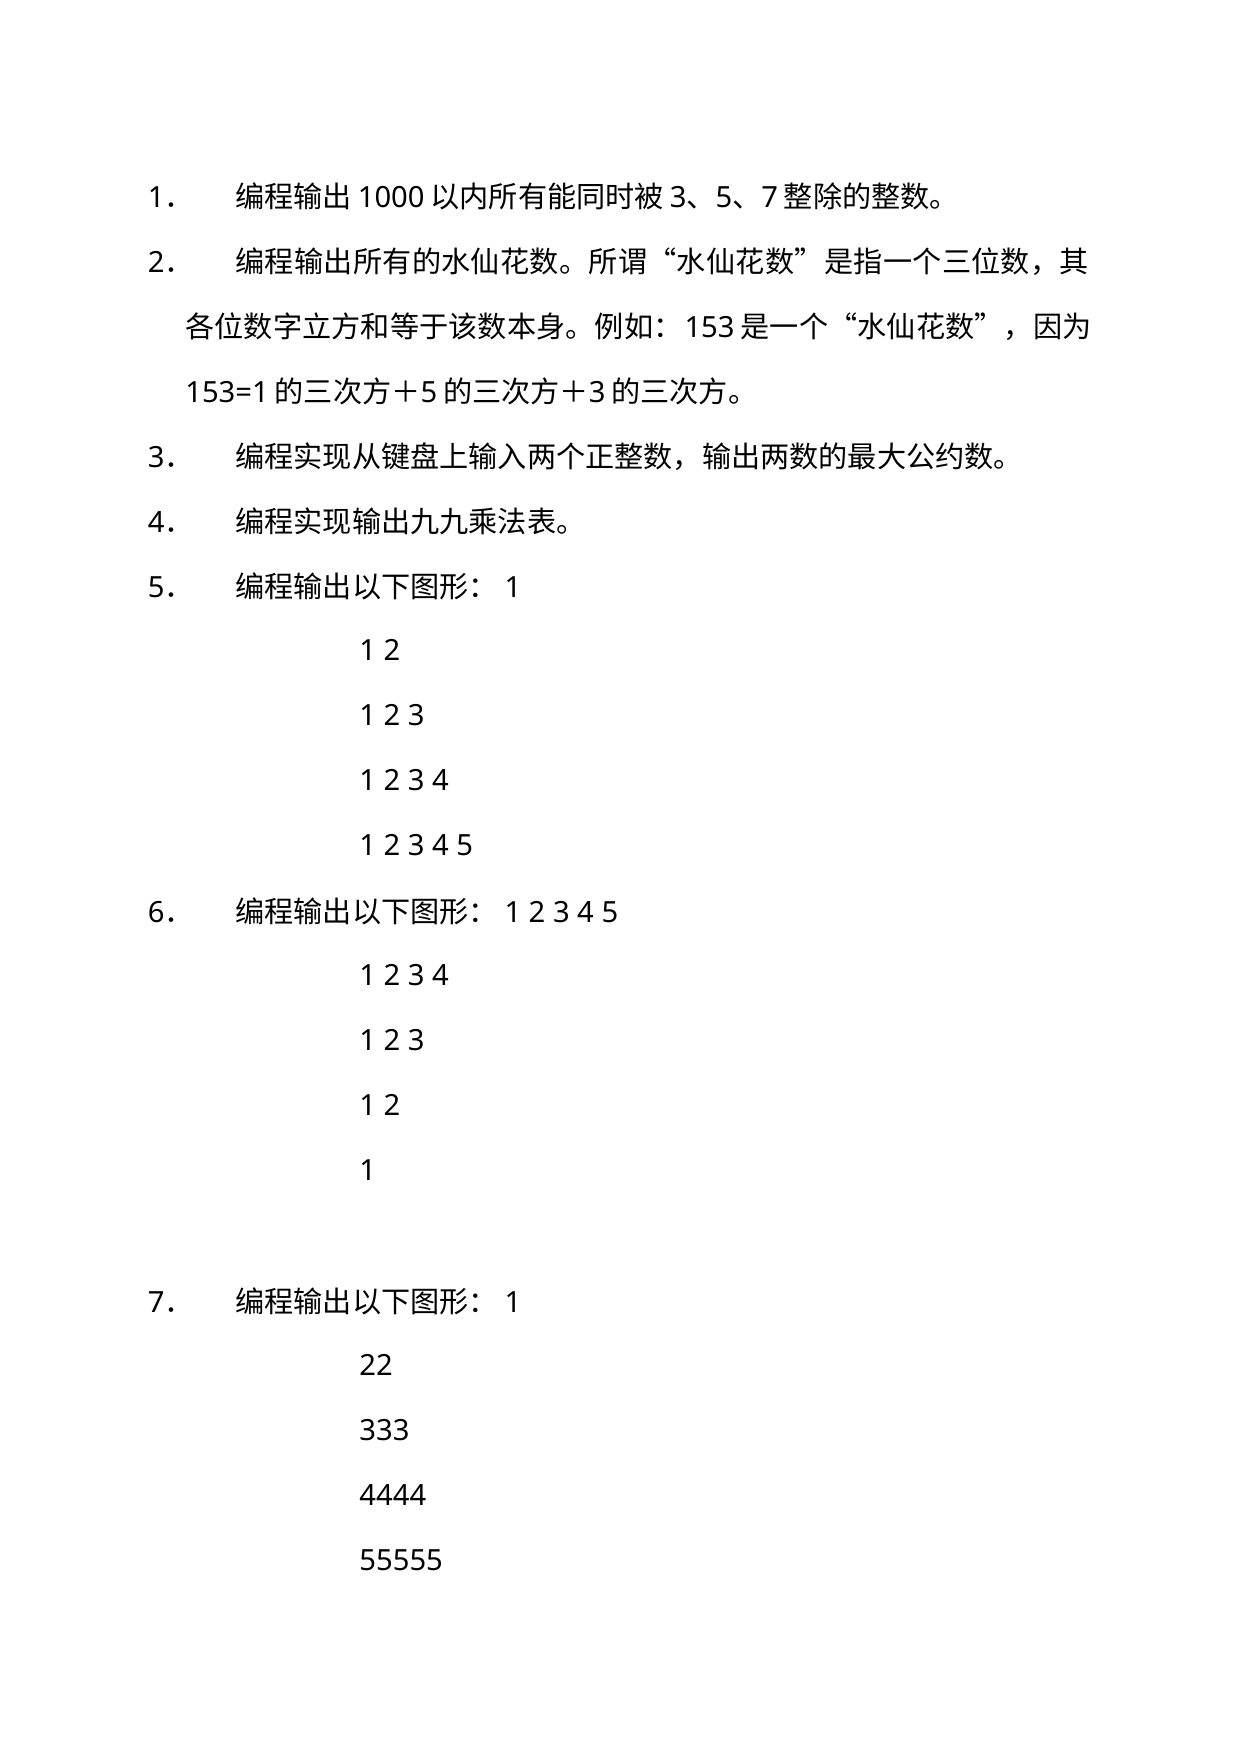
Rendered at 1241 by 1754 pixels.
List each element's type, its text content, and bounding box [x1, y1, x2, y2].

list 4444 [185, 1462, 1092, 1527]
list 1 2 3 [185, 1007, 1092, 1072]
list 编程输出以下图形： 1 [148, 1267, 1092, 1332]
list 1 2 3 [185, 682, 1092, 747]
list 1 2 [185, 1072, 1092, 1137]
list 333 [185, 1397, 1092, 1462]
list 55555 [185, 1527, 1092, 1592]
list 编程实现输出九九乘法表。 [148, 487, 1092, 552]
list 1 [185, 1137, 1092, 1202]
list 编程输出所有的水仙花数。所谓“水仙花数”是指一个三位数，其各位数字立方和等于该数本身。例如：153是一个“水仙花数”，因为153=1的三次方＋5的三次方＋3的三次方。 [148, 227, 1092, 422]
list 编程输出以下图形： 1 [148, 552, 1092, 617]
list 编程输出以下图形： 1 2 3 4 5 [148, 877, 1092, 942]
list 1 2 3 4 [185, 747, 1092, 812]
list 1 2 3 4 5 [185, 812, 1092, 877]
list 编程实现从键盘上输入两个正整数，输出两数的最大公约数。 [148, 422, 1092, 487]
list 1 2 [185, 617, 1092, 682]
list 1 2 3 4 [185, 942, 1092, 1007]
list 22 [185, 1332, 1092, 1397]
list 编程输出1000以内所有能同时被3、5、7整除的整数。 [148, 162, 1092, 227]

▶ [PROMPT]
Retype the data above exactly, dropping every picture.

▶ [WRITTEN REPLY]
Rendered at 1241 by 1754 pixels.
List each element's type, its text content, and bounding box [x1, y1, x2, y2].

list 4444 [185, 1462, 1092, 1527]
list 1 2 3 [185, 1007, 1092, 1072]
list 编程输出以下图形： 1 [148, 1267, 1092, 1332]
list 1 2 3 [185, 682, 1092, 747]
list 1 2 [185, 1072, 1092, 1137]
list 333 [185, 1397, 1092, 1462]
list 55555 [185, 1527, 1092, 1592]
list 编程实现输出九九乘法表。 [148, 487, 1092, 552]
list 1 [185, 1137, 1092, 1202]
list 编程输出所有的水仙花数。所谓“水仙花数”是指一个三位数，其各位数字立方和等于该数本身。例如：153是一个“水仙花数”，因为153=1的三次方＋5的三次方＋3的三次方。 [148, 227, 1092, 422]
list 编程输出以下图形： 1 [148, 552, 1092, 617]
list 编程输出以下图形： 1 2 3 4 5 [148, 877, 1092, 942]
list 1 2 3 4 [185, 747, 1092, 812]
list 1 2 3 4 5 [185, 812, 1092, 877]
list 编程实现从键盘上输入两个正整数，输出两数的最大公约数。 [148, 422, 1092, 487]
list 1 2 [185, 617, 1092, 682]
list 1 2 3 4 [185, 942, 1092, 1007]
list 22 [185, 1332, 1092, 1397]
list 编程输出1000以内所有能同时被3、5、7整除的整数。 [148, 162, 1092, 227]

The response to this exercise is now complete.